In our study, two joint layers are treated as an overall virtual layer and parallelized according to the strategy of polygon merging in the same layer (
Figure 7). The specific process is as follows:
(i) First, create a data structure featureInfo for each feature in each layer. The main member variables are fid, layer_num, hilbert_code, and mbr_pt. The fid is used to record the cursor of the feature in the layer. As a query condition for quickly extracting data in the future, layer_num records which layer is one of the filtering conditions of the data query. The hilbert_code defaults to a null value when the FeatureInfo is initialized, which is used to record the encoding of the Hilbert space sorting.
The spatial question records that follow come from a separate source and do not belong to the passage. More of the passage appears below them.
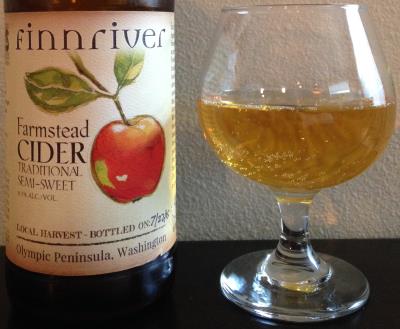
Find the location of a particular element. Image resolution: width=400 pixels, height=329 pixels. handle is located at coordinates (303, 201).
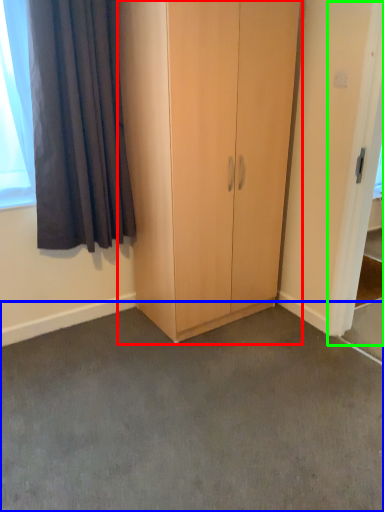
Question: Considering the real-world distances, which object is closest to cupboard (highlighted by a red box)? concrete (highlighted by a blue box) or screen door (highlighted by a green box).

Choices:
 (A) concrete
 (B) screen door

Answer: (B)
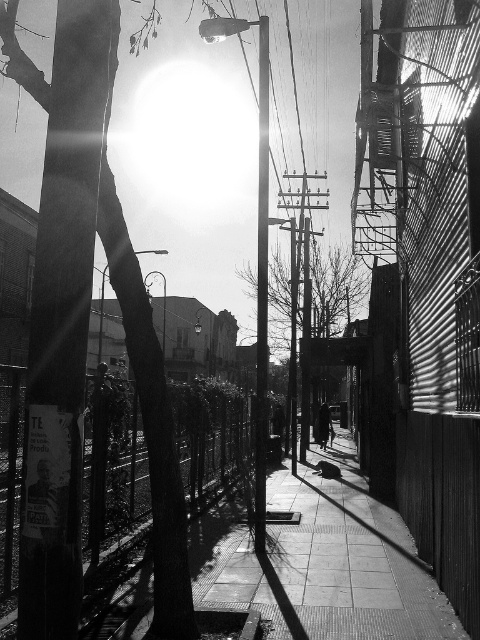
Can you confirm if smooth concrete pavement at center is bigger than dark fabric coat at center?

Yes, smooth concrete pavement at center is bigger than dark fabric coat at center.

Between smooth concrete pavement at center and dark fabric coat at center, which one appears on the left side from the viewer's perspective?

Positioned to the left is smooth concrete pavement at center.

The height and width of the screenshot is (640, 480). Identify the location of smooth concrete pavement at center. 382,545.

Locate an element on the screen. This screenshot has height=640, width=480. smooth concrete pavement at center is located at coordinates 382,545.

Does smooth concrete pavement at center have a lesser height compared to smooth metal pole at center?

Yes.

Does smooth concrete pavement at center appear over smooth metal pole at center?

Actually, smooth concrete pavement at center is below smooth metal pole at center.

Where is `smooth concrete pavement at center`? This screenshot has height=640, width=480. smooth concrete pavement at center is located at coordinates (382, 545).

At what (x,y) coordinates should I click in order to perform the action: click on smooth concrete pavement at center. Please return your answer as a coordinate pair (x, y). The width and height of the screenshot is (480, 640). Looking at the image, I should click on (382, 545).

Between smooth metal pole at center and dark fabric coat at center, which one is positioned higher?

smooth metal pole at center is higher up.

Measure the distance between point (260, 33) and camera.

Point (260, 33) and camera are 32.81 feet apart.

Where is `smooth metal pole at center`? Image resolution: width=480 pixels, height=640 pixels. smooth metal pole at center is located at coordinates (262, 291).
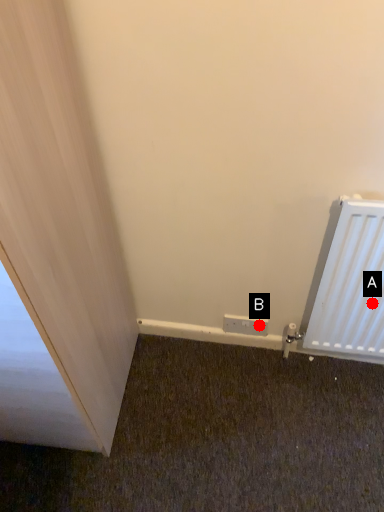
Question: Two points are circled on the image, labeled by A and B beside each circle. Which point is further to the camera?

Choices:
 (A) A is further
 (B) B is further

Answer: (B)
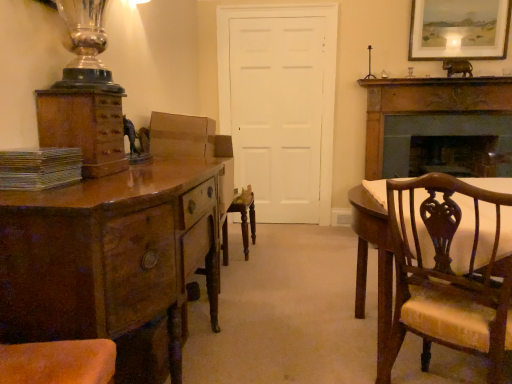
Where is `free space in front of white matte door at center`? free space in front of white matte door at center is located at coordinates click(285, 240).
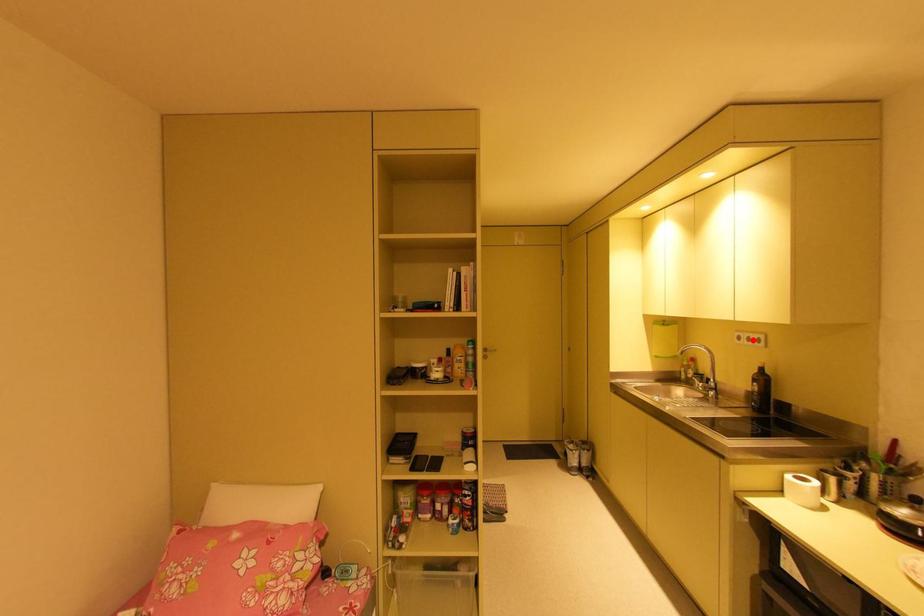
Mbr_pt records the center point of the desired MBR as a feature point for Hilbert ordering.
typedef struct
{
long fid, hilber_code;
GTPoint* mbr_pt;
} featureInfo;
(ii) Put the featureInfo in the two layers into the vector array Vector<featureInfo*> and use the Hilbert spatial sorting function hilbert_sort() to sort and encode the elements in the array.
(iii) According to the number k of available computing nodes, the total n elements are sent to one node every n/k according to the Hilbert coding order. The polling method only sends the Hilbert space sorting number interval instead of sending the specific geometry object.
(iv) The child node receives the Hilbert space sorting coding interval, extracts the geometric objects of the feature from the local database according to fid and layer_num in featureInfo, and starts to merge the intersecting polygons in the interval.
(v) Continue the merge in the form of a single layer binary tree merge until all intersecting polygons are merged.
According to this layer, the overall layer is added to perform Hilbert sorting decomposition. The advantage is that the data is divided into non-redundant polygons of each node. The unique characteristics of Hilbert coded values can ensure the low coupling of joint calculation between processes. The binary tree parallel combination can reduce the pressure of the main node recovery. Therefore, the scheme is feasible, and theoretically, an acceleration effect can be obtained. The following is an experimental verification of the multi-layer Hilbert joint method using actual data.
The computational complexity of this algorithm is Ο(N+K), which is derived from the count of polygons for the overlayed map layers. Given N polygons in each layer, if using the brute-force overlay test, the complexity of this algorithm should be Ο(N2). However, we performed an intersecting filter process that can exclude the unnecessary computing for polygons that do not overlay to each other in the space. Thus, there would be K polygons in the overlayed layer that participate in overlay computation. Ultimately, the complexity of this algorithm should be Ο(N+K).